→ **Set problem**: Arrange all of the items below as a Markdown table with the columns Row and Line. Number each row, give its line in the second column, and leave out blank lines.

→ **Data for this task**:
>>>>

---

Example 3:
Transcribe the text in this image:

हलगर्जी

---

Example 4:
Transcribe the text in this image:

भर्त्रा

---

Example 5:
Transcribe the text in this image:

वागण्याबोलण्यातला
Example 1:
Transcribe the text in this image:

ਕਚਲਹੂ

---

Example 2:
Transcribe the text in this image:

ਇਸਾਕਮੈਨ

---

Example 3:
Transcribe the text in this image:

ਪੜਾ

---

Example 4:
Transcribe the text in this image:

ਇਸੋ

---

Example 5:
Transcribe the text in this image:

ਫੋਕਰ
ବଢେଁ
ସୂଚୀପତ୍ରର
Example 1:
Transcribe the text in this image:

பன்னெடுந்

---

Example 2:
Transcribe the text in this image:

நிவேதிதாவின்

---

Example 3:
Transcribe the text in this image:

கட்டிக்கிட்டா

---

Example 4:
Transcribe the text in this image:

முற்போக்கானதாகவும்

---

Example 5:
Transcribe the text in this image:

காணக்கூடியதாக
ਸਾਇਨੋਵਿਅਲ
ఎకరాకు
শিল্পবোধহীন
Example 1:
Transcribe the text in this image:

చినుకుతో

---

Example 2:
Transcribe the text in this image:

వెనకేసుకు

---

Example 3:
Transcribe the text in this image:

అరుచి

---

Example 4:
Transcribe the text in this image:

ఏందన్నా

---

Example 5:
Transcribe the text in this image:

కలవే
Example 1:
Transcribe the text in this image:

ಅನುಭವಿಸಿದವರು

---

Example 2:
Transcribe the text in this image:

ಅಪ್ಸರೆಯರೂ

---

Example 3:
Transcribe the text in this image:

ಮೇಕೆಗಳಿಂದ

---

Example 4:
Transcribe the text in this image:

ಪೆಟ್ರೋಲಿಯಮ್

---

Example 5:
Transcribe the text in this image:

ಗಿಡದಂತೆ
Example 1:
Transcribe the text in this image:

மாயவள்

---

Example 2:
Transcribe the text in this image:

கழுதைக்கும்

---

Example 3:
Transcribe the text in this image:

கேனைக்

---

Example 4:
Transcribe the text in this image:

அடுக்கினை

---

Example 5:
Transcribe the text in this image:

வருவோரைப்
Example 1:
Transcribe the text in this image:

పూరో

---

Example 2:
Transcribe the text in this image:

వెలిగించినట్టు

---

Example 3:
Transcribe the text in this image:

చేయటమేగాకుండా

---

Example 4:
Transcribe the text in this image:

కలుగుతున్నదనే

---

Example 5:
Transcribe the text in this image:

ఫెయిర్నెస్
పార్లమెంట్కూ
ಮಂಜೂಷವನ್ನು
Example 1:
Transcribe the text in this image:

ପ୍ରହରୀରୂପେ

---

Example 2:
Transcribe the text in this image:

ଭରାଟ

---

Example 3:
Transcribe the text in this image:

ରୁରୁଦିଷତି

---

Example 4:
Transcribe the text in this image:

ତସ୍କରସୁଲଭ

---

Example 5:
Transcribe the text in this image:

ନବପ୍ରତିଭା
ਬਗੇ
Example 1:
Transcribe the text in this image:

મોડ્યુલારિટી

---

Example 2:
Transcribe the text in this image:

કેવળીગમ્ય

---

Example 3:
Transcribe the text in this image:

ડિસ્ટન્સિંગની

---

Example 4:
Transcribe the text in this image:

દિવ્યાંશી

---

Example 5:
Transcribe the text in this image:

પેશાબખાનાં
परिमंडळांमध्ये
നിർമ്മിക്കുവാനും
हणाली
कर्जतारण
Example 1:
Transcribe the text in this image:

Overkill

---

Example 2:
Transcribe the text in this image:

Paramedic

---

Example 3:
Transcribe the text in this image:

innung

<<<<

→ **Answer for the task**:
| Row | Line |
|---|---|
| 1 | --- |
| 2 | Example 3: |
| 3 | Transcribe the text in this image: |
| 4 | हलगर्जी |
| 5 | --- |
| 6 | Example 4: |
| 7 | Transcribe the text in this image: |
| 8 | भर्त्रा |
| 9 | --- |
| 10 | Example 5: |
| 11 | Transcribe the text in this image: |
| 12 | वागण्याबोलण्यातला |
| 13 | Example 1: |
| 14 | Transcribe the text in this image: |
| 15 | ਕਚਲਹੂ |
| 16 | --- |
| 17 | Example 2: |
| 18 | Transcribe the text in this image: |
| 19 | ਇਸਾਕਮੈਨ |
| 20 | --- |
| 21 | Example 3: |
| 22 | Transcribe the text in this image: |
| 23 | ਪੜਾ |
| 24 | --- |
| 25 | Example 4: |
| 26 | Transcribe the text in this image: |
| 27 | ਇਸੋ |
| 28 | --- |
| 29 | Example 5: |
| 30 | Transcribe the text in this image: |
| 31 | ਫੋਕਰ |
| 32 | ବଢେଁ |
| 33 | ସୂଚୀପତ୍ରର |
| 34 | Example 1: |
| 35 | Transcribe the text in this image: |
| 36 | பன்னெடுந் |
| 37 | --- |
| 38 | Example 2: |
| 39 | Transcribe the text in this image: |
| 40 | நிவேதிதாவின் |
| 41 | --- |
| 42 | Example 3: |
| 43 | Transcribe the text in this image: |
| 44 | கட்டிக்கிட்டா |
| 45 | --- |
| 46 | Example 4: |
| 47 | Transcribe the text in this image: |
| 48 | முற்போக்கானதாகவும் |
| 49 | --- |
| 50 | Example 5: |
| 51 | Transcribe the text in this image: |
| 52 | காணக்கூடியதாக |
| 53 | ਸਾਇਨੋਵਿਅਲ |
| 54 | ఎకరాకు |
| 55 | শিল্পবোধহীন |
| 56 | Example 1: |
| 57 | Transcribe the text in this image: |
| 58 | చినుకుతో |
| 59 | --- |
| 60 | Example 2: |
| 61 | Transcribe the text in this image: |
| 62 | వెనకేసుకు |
| 63 | --- |
| 64 | Example 3: |
| 65 | Transcribe the text in this image: |
| 66 | అరుచి |
| 67 | --- |
| 68 | Example 4: |
| 69 | Transcribe the text in this image: |
| 70 | ఏందన్నా |
| 71 | --- |
| 72 | Example 5: |
| 73 | Transcribe the text in this image: |
| 74 | కలవే |
| 75 | Example 1: |
| 76 | Transcribe the text in this image: |
| 77 | ಅನುಭವಿಸಿದವರು |
| 78 | --- |
| 79 | Example 2: |
| 80 | Transcribe the text in this image: |
| 81 | ಅಪ್ಸರೆಯರೂ |
| 82 | --- |
| 83 | Example 3: |
| 84 | Transcribe the text in this image: |
| 85 | ಮೇಕೆಗಳಿಂದ |
| 86 | --- |
| 87 | Example 4: |
| 88 | Transcribe the text in this image: |
| 89 | ಪೆಟ್ರೋಲಿಯಮ್ |
| 90 | --- |
| 91 | Example 5: |
| 92 | Transcribe the text in this image: |
| 93 | ಗಿಡದಂತೆ |
| 94 | Example 1: |
| 95 | Transcribe the text in this image: |
| 96 | மாயவள் |
| 97 | --- |
| 98 | Example 2: |
| 99 | Transcribe the text in this image: |
| 100 | கழுதைக்கும் |
| 101 | --- |
| 102 | Example 3: |
| 103 | Transcribe the text in this image: |
| 104 | கேனைக் |
| 105 | --- |
| 106 | Example 4: |
| 107 | Transcribe the text in this image: |
| 108 | அடுக்கினை |
| 109 | --- |
| 110 | Example 5: |
| 111 | Transcribe the text in this image: |
| 112 | வருவோரைப் |
| 113 | Example 1: |
| 114 | Transcribe the text in this image: |
| 115 | పూరో |
| 116 | --- |
| 117 | Example 2: |
| 118 | Transcribe the text in this image: |
| 119 | వెలిగించినట్టు |
| 120 | --- |
| 121 | Example 3: |
| 122 | Transcribe the text in this image: |
| 123 | చేయటమేగాకుండా |
| 124 | --- |
| 125 | Example 4: |
| 126 | Transcribe the text in this image: |
| 127 | కలుగుతున్నదనే |
| 128 | --- |
| 129 | Example 5: |
| 130 | Transcribe the text in this image: |
| 131 | ఫెయిర్నెస్ |
| 132 | పార్లమెంట్కూ |
| 133 | ಮಂಜೂಷವನ್ನು |
| 134 | Example 1: |
| 135 | Transcribe the text in this image: |
| 136 | ପ୍ରହରୀରୂପେ |
| 137 | --- |
| 138 | Example 2: |
| 139 | Transcribe the text in this image: |
| 140 | ଭରାଟ |
| 141 | --- |
| 142 | Example 3: |
| 143 | Transcribe the text in this image: |
| 144 | ରୁରୁଦିଷତି |
| 145 | --- |
| 146 | Example 4: |
| 147 | Transcribe the text in this image: |
| 148 | ତସ୍କରସୁଲଭ |
| 149 | --- |
| 150 | Example 5: |
| 151 | Transcribe the text in this image: |
| 152 | ନବପ୍ରତିଭା |
| 153 | ਬਗੇ |
| 154 | Example 1: |
| 155 | Transcribe the text in this image: |
| 156 | મોડ્યુલારિટી |
| 157 | --- |
| 158 | Example 2: |
| 159 | Transcribe the text in this image: |
| 160 | કેવળીગમ્ય |
| 161 | --- |
| 162 | Example 3: |
| 163 | Transcribe the text in this image: |
| 164 | ડિસ્ટન્સિંગની |
| 165 | --- |
| 166 | Example 4: |
| 167 | Transcribe the text in this image: |
| 168 | દિવ્યાંશી |
| 169 | --- |
| 170 | Example 5: |
| 171 | Transcribe the text in this image: |
| 172 | પેશાબખાનાં |
| 173 | परिमंडळांमध्ये |
| 174 | നിർമ്മിക്കുവാനും |
| 175 | हणाली |
| 176 | कर्जतारण |
| 177 | Example 1: |
| 178 | Transcribe the text in this image: |
| 179 | Overkill |
| 180 | --- |
| 181 | Example 2: |
| 182 | Transcribe the text in this image: |
| 183 | Paramedic |
| 184 | --- |
| 185 | Example 3: |
| 186 | Transcribe the text in this image: |
| 187 | innung |